Donc que fait-on si on n’a pas envie de bosser ? On bidouille les formatages du document Word (Cambria ? gras, italique ET sous-ligné pour le titre ?) ; on s’empiffre de saloperies trop sucrées, trop grasses ou trop salées (en l’occurrence, des cacahuètes salées dont elle essaie de compter les calories par cacahuète), on « chatte » (« de l’anglais to chat, bavarder », Larousse) avec ses amies sur tout et n’importe quoi via messagerie portable, on poste, on aime ou on partage sur Facebook et autres réseaux sociaux. Tout cela dans un vocabulaire pour lequel les pauvres gens qui sont nés avant le passage du millénaire doivent régulièrement consulter urbandictionary.com.

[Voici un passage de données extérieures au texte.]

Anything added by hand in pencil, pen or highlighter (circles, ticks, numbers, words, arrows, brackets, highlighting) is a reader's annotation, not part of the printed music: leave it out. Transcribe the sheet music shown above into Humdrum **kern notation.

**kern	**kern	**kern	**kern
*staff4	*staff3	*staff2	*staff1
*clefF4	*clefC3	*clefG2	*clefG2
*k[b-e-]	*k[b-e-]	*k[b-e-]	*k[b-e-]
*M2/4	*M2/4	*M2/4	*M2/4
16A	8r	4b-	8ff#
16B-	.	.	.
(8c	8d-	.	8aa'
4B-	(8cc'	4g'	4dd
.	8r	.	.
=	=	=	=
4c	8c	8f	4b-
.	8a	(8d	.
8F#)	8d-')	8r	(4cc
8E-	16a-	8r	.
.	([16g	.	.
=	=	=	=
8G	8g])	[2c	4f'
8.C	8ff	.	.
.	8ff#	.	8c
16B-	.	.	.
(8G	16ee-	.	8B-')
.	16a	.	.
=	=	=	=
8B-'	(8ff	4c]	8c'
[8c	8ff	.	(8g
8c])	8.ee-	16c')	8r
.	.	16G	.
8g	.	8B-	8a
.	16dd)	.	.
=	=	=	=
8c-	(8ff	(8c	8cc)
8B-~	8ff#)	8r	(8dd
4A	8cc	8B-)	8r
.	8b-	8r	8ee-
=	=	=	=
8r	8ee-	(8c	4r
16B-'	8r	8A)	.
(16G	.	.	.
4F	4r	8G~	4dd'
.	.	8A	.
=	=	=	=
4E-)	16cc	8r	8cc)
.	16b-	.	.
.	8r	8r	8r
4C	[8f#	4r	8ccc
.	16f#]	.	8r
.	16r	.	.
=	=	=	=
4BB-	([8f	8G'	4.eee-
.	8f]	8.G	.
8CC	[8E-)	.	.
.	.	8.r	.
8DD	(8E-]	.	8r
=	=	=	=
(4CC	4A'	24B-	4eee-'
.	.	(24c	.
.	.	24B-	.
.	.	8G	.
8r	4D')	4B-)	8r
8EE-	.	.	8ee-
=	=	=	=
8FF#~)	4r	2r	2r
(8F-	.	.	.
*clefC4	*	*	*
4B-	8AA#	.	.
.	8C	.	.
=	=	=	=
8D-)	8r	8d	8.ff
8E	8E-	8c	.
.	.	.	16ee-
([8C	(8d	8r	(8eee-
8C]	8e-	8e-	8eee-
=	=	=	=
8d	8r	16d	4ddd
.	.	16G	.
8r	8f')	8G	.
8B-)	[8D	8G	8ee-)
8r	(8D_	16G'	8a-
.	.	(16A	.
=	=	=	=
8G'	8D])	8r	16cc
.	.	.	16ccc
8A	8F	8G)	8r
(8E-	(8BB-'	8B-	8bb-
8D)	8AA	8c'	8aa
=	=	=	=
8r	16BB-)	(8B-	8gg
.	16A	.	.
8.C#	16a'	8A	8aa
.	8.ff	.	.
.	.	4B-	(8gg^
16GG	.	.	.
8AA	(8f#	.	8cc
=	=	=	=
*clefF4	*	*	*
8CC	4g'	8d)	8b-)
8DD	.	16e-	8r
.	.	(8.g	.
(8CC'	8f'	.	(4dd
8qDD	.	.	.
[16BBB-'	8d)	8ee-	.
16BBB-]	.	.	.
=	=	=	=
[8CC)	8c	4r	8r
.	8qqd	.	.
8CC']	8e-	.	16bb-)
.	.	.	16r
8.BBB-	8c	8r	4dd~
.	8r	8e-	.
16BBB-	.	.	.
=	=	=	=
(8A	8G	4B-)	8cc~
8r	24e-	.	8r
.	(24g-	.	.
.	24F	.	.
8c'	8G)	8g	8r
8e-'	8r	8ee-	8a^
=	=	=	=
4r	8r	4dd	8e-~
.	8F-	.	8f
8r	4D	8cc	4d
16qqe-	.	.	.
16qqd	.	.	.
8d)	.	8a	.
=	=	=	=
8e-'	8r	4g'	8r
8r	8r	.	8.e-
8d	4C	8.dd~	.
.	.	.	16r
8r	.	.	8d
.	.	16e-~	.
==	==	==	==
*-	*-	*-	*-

Cette Eugénie-là fait tout sur son smartphone, qui est beaucoup plus qu’un téléphone – mais aussi son agenda, sa calculette, son appareil photo, sa caméra vidéo, sa station météo, sa connexion au monde… bref : tout. « C’est ma vie ! » dira-t-elle lorsqu’il vient à manquer de batterie. Les réseaux sociaux et les messageries font qu’elle ne peut jamais se déconnecter plus que quelques minutes – « merde, je n’ai plus rien posté en 24 heures, les gens vont croire que je suis morte… » – elle le consulte sans cesse… Bref, elle a un Fomo – Fear of missing out. Et comme « la nomophobie est une maladie », il y a forcément aussi une thérapie. Son stage de « digital detox » désopilant est parmi les meilleurs moments du spectacle.
Derrière son humour de standup comedian à la française (même dans la version allemande) genre Florence Foresti ou Muriel Robin, Eugénie Anselin nous dit pourtant aussi des choses sérieuses : que cette manie à vouloir ou devoir être en concurrence acharnée avec les 7,6 milliards d’autres humains sur terre, c’est des conneries. Que l’obsession de la réussite nous prive de la vraie vie. Que trouver le bonheur est finalement le seul but qui vaille la peine d’être poursuivi.
On connaissait Eugénie Anselin actrice, dans la sitcom ado Weemseesdet de RTL Tele Lëtzebuerg, dans Eng nei Zäit, Mobile Home ou Bad Banks, mais aussi, de plus en plus souvent, au théâtre, régulièrement d’ailleurs ici, au Kasemattentheater. Et elle joue dans toutes les langues – parce qu’elle est née en France de parents français, a grandi au Luxembourg et fait ses études en allemand à Zurich. Le multilinguisme la fascine et il serait intéressant de voir les deux versions linguistiques du spectacle, l’une n’étant pas une bête traduction de l’autre, promet-elle. Wow ! est son deuxième spectacle personnel, huit ans après Attention, chantier en cours ! en 2010 – elle avait alors 19 ans. Sa présence sur scène (sous le regard bienveillant d’Antoine Morin, le metteur en scène et son partenaire dans la vie), son humour, sa capacité à faire évoluer son personnage et à lui faire faire des revirements radicaux d’ambiance, son jeu extrêmement physique aussi (parler en faisant des exercices pour abdos, incroyable) font que, si Wow ! n’est pas une révélation (on la connaissait), c’est au moins la confirmation d’un talent hors pair.